Lending in decentralized finance hit a new high late in the quarter as total active loans on DeFi applications approached $41 billion, Galaxy Digital said in its latest “State of Crypto” report for the third quarter.
The Galaxy research team wrote that DeFi borrowing increased by approximately $14.5 billion, or almost 55%, in the third quarter, alongside centralized crypto lending.

This growth helped bring total crypto lending – both in DeFi and CeFi – to nearly $73.6 billion, setting a new all-time high above the previous peak of $69.3 billion at the end of Q4 2021.

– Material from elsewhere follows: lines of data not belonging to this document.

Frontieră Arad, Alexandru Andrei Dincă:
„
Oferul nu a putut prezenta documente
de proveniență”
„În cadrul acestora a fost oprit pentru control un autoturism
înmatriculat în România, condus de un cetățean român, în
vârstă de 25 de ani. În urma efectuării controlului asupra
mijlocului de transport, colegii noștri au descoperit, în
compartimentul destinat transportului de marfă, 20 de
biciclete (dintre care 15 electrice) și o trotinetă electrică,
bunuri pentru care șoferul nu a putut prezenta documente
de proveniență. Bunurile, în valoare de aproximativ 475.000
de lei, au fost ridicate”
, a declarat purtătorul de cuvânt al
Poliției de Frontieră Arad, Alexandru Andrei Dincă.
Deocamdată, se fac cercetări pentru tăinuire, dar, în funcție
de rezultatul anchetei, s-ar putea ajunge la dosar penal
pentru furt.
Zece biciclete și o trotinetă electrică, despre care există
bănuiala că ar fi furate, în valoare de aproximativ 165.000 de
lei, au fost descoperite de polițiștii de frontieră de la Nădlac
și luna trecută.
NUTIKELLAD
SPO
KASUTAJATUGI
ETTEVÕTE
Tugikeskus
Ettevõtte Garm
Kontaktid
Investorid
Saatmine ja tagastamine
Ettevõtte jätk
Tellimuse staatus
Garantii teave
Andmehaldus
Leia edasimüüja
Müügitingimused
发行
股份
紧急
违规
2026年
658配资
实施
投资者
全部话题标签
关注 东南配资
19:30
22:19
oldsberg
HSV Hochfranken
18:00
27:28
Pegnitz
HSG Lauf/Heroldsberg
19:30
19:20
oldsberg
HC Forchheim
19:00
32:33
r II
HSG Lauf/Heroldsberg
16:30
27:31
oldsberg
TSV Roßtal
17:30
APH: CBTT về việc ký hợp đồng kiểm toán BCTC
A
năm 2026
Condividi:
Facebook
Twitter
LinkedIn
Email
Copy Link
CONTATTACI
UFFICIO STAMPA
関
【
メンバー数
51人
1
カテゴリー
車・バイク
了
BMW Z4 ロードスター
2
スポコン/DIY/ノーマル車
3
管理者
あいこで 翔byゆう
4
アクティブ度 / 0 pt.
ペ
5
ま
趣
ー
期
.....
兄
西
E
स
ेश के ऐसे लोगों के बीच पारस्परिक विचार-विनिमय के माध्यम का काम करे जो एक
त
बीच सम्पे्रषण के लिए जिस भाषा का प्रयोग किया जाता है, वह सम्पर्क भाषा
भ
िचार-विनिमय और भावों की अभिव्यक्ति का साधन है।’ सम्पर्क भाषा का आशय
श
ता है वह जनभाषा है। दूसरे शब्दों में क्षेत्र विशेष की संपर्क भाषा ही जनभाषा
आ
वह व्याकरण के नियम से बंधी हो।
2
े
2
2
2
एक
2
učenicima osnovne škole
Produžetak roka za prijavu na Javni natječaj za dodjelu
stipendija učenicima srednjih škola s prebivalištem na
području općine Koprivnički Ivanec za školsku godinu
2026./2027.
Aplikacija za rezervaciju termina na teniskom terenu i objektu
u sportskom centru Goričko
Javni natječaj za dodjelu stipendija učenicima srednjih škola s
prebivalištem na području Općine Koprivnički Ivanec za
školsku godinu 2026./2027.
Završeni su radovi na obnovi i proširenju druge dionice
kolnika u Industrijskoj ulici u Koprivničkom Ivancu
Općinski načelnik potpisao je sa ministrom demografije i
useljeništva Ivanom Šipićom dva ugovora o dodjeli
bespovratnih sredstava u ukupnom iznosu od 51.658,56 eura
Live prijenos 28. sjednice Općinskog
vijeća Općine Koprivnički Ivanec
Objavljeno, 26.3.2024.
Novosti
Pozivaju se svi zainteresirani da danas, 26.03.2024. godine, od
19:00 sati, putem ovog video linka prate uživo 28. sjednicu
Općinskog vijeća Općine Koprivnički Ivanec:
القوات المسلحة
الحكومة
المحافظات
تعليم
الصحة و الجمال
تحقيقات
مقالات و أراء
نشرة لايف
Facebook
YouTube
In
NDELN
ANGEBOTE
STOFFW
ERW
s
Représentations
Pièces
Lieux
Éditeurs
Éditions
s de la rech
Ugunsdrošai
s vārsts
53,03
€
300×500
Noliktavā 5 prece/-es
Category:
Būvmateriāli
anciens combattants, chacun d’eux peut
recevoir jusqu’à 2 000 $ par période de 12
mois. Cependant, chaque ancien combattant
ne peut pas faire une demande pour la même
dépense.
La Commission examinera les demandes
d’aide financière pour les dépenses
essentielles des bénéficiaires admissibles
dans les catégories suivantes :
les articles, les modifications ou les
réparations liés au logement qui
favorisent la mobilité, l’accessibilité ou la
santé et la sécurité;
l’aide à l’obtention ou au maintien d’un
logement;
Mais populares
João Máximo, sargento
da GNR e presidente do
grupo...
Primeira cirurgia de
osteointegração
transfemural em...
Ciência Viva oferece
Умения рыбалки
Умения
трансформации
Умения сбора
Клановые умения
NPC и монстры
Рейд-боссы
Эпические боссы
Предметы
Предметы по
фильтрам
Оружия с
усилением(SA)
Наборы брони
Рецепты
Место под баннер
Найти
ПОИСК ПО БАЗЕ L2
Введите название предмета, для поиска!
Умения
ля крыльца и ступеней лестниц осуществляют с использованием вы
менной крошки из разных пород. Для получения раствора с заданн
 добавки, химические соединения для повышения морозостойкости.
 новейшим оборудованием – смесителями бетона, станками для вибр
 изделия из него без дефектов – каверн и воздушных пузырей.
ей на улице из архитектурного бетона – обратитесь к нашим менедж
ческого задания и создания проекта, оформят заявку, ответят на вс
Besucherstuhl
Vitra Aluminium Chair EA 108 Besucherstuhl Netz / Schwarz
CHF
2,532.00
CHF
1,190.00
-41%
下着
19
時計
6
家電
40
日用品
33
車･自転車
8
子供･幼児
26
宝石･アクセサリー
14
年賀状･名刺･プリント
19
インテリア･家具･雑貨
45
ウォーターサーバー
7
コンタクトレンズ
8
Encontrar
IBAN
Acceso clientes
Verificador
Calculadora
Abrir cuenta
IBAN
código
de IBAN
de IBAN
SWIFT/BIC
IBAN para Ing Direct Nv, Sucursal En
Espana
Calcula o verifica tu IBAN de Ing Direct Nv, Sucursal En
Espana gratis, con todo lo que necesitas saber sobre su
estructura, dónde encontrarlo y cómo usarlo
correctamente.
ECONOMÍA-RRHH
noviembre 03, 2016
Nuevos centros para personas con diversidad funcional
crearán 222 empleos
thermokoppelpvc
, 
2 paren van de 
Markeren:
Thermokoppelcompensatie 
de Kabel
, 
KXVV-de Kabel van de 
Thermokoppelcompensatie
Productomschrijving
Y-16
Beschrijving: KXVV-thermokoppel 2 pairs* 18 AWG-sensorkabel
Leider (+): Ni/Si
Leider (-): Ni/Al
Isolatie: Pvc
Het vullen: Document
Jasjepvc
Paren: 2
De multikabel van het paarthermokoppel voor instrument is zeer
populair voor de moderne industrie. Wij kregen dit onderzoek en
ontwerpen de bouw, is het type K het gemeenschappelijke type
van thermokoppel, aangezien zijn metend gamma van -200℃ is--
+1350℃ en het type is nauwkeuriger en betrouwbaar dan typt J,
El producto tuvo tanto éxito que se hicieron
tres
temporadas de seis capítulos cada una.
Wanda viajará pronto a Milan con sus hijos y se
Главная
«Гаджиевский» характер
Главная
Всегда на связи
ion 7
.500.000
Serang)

It is worth noting that data from DefiLlama shows that the total value locked in DeFi lending protocols was around $90.9 billion as of early October.
While TVL does not necessarily reflect the amount actually borrowed from the protocols, if that $90 billion was actually held at the start of Q4, it could suggest that on-chain lending – combined with CeFi – was significantly higher than Galaxy’s Q3 snapshot.
A Galaxy Digital spokesperson clarified that the wording for the all-time high meant “at the end of the third quarter of 2025,” meaning the all-time high was likely reached at the start of the fourth quarter.
In the report, Galaxy Digital explains that several factors contributed to the increase in borrowing. Airdrops, points programs, better collateral products, and rising prices have increased people’s ability to borrow as the value of their collateral increases.
The challenges of off-chain lending
But Galaxy Digital also warned of possible double counting between CeFi and DeFi numbers. As the report’s author, Zack Pokorny, research associate at Galaxy, wrote, some CeFi lenders borrow on-chain and then lend off-chain, which can appear twice without clear disclosure.
“For example, a hypothetical CeFi lender can pledge its dormant BTC to borrow USDC on-chain, and then lend that USDC to an off-chain borrower. In this scenario, the CeFi lender’s on-chain borrowing will be present in DeFi open borrowings and in the lender’s financial statements as an outstanding loan to its client,” Pokorny wrote in the report.
Galaxy Digital also noted that while on-chain DeFi and CeFi loan numbers can be seen on the blockchain and are easy to access, obtaining CeFi data “is tricky” due to “inconsistencies in how CeFi lenders report their outstanding loans and how often they make the information public.”

Nonetheless, together, DeFi and CeFi lending totaled $65.3 billion at the end of the third quarter, up $21.1 billion from the second quarter, with most of the increase coming from DeFi. DeFi’s market share also increased to 62.7% from 59.8% in the previous quarter.
As The Defiant previously reported, in the weeks following the October 10 stock market crash, which led to record daily liquidations for crypto, the DeFi sector as a whole has struggled. The market shock caused by the Balancer exploit in early November, followed almost immediately by the collapse of Stream Finance, further eroded confidence in the sector.
Total DeFi TVL is down more than 25% since October 10 to $125 billion, down from $170 billion.